Tristan Mirko Struja, MD, of the department of medicine at Kantonsspital Aarau in Switzerland, and colleagues evaluated seven randomized controlled trials with 862 participants to determine the effects of immunosuppressive drugs on relapse rate after a first episode of hyperthyroidism caused by Graves’ disease.
Participants of the studies were randomly assigned to immunosuppressive drugs or a control group.

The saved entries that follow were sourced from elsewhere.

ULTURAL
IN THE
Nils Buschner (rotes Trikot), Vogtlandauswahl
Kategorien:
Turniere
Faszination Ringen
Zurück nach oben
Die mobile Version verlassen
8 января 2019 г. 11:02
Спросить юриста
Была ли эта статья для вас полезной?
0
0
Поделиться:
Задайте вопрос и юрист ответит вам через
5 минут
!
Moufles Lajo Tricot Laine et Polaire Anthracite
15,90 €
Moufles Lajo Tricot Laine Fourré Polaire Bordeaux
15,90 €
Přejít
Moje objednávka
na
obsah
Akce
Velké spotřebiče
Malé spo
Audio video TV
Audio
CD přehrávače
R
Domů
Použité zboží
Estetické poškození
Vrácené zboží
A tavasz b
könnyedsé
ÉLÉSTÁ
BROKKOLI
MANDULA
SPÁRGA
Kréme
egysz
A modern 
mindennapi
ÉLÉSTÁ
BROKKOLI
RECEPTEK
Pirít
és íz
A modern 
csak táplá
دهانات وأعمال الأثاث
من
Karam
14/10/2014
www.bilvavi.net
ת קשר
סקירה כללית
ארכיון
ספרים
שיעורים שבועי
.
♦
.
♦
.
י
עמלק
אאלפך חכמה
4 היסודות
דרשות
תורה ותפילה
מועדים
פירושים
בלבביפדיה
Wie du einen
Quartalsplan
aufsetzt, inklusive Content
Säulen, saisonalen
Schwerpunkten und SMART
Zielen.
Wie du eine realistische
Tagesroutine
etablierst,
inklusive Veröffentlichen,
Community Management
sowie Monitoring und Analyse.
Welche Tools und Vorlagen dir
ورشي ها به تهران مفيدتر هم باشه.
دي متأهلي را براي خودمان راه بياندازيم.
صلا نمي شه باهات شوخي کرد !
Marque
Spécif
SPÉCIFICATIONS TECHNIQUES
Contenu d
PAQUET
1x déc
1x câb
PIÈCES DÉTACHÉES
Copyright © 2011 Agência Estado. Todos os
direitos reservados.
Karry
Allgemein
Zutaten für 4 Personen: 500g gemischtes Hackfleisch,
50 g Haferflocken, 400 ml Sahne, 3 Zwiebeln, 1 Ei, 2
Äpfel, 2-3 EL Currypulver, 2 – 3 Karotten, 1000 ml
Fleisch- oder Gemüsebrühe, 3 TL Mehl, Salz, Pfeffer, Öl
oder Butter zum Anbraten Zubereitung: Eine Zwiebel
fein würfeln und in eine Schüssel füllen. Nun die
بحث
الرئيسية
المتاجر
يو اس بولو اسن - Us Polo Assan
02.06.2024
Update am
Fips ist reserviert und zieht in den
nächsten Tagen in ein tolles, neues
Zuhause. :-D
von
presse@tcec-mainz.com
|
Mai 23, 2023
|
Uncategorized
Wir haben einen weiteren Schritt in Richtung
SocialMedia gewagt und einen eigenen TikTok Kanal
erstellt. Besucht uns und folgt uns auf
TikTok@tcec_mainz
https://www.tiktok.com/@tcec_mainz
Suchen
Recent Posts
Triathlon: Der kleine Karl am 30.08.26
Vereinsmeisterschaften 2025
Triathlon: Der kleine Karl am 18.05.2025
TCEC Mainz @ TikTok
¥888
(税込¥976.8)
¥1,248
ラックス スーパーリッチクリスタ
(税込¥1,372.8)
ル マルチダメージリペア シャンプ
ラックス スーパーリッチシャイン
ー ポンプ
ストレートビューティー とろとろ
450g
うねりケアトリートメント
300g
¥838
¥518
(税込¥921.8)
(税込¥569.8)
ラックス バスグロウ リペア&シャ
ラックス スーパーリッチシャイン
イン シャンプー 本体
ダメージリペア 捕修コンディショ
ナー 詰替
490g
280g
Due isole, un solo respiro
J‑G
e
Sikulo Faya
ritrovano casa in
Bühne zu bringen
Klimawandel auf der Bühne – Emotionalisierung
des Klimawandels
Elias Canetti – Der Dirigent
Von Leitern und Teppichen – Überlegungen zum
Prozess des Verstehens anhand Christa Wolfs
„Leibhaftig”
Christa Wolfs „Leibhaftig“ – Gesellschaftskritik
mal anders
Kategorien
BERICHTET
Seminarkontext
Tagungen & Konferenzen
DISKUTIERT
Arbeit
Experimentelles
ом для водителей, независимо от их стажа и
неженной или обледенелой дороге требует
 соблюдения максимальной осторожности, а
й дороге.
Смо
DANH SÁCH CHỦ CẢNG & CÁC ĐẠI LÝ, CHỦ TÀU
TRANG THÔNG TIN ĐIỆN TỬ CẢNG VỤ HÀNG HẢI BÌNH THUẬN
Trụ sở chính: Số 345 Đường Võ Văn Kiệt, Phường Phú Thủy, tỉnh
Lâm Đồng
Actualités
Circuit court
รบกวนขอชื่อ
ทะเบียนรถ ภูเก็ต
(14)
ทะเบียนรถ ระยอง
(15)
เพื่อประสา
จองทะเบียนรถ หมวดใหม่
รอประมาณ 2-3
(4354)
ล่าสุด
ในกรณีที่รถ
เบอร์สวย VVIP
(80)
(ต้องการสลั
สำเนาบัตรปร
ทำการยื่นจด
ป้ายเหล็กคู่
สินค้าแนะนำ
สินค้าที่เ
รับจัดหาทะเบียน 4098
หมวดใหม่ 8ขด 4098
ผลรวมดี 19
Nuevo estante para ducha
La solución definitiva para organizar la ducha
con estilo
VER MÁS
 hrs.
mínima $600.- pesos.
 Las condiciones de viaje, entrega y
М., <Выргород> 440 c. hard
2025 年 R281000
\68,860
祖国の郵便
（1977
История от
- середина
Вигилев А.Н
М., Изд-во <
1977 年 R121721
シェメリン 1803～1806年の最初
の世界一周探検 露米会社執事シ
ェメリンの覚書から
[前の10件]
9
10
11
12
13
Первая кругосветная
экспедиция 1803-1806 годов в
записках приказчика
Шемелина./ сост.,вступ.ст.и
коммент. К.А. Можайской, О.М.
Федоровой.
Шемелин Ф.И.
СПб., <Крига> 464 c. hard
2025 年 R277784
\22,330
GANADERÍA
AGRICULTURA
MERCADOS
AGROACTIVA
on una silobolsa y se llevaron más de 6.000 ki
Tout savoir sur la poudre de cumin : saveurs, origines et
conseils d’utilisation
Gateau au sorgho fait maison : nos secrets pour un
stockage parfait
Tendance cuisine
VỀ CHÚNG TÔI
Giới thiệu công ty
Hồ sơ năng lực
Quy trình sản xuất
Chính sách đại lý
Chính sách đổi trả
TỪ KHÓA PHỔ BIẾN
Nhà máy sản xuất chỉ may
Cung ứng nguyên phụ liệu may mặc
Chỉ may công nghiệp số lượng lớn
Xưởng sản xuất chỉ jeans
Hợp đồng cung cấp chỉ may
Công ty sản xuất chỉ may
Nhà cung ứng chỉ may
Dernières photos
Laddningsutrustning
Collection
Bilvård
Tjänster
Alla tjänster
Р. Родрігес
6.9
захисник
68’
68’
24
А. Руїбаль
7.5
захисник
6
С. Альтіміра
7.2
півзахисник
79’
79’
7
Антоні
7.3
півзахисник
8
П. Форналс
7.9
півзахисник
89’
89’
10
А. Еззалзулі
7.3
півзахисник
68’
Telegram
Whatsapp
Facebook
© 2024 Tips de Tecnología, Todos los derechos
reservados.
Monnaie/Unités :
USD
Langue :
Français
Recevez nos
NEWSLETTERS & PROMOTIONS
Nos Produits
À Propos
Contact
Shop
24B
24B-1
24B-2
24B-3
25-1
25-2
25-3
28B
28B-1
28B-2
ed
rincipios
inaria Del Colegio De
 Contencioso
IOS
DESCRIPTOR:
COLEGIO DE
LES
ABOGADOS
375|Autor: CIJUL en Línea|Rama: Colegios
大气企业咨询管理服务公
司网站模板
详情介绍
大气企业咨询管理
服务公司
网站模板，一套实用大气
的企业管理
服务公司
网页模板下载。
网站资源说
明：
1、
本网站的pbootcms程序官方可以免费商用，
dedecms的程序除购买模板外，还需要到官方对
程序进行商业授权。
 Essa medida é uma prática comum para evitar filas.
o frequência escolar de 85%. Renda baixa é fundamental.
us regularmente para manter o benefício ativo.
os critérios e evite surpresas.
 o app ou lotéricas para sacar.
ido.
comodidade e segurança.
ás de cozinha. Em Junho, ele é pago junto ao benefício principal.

Overall, there were 113 relapses among participants receiving immunosuppressive drugs compared with 225 among controls (RR = 0.55; 95% CI, 0.41-0.75); these results were similar for trials using corticosteroids alone (RR = 0.58; 95% CI, 0.41-0.83) and those using other immunosuppressants (RR = 0.42; 95% CI, 0.15-1.17).
Significant reductions in thyroid volume and thyroid-stimulating hormone receptor antibody levels were found among participants assigned immunosuppressive therapy compared with controls.
“There may be a significant reduction in relapse risk when immunosuppressive drugs were added to standard treatment of Graves’ disease,” the researchers wrote. “This effect was independent of type of immunosuppressive drug used and type of trial. There were also additional beneficial effects on thyroid volume and [TSH receptor antibody] associated with the interventional drugs used. Yet, the small number of trials with high heterogeneity in regard to type of drugs used and with mostly moderate to low quality calls for a large-scale randomized controlled trial to provide more definitive conclusions.” – by Amber Cox
Disclosure: The researchers report no relevant financial disclosures.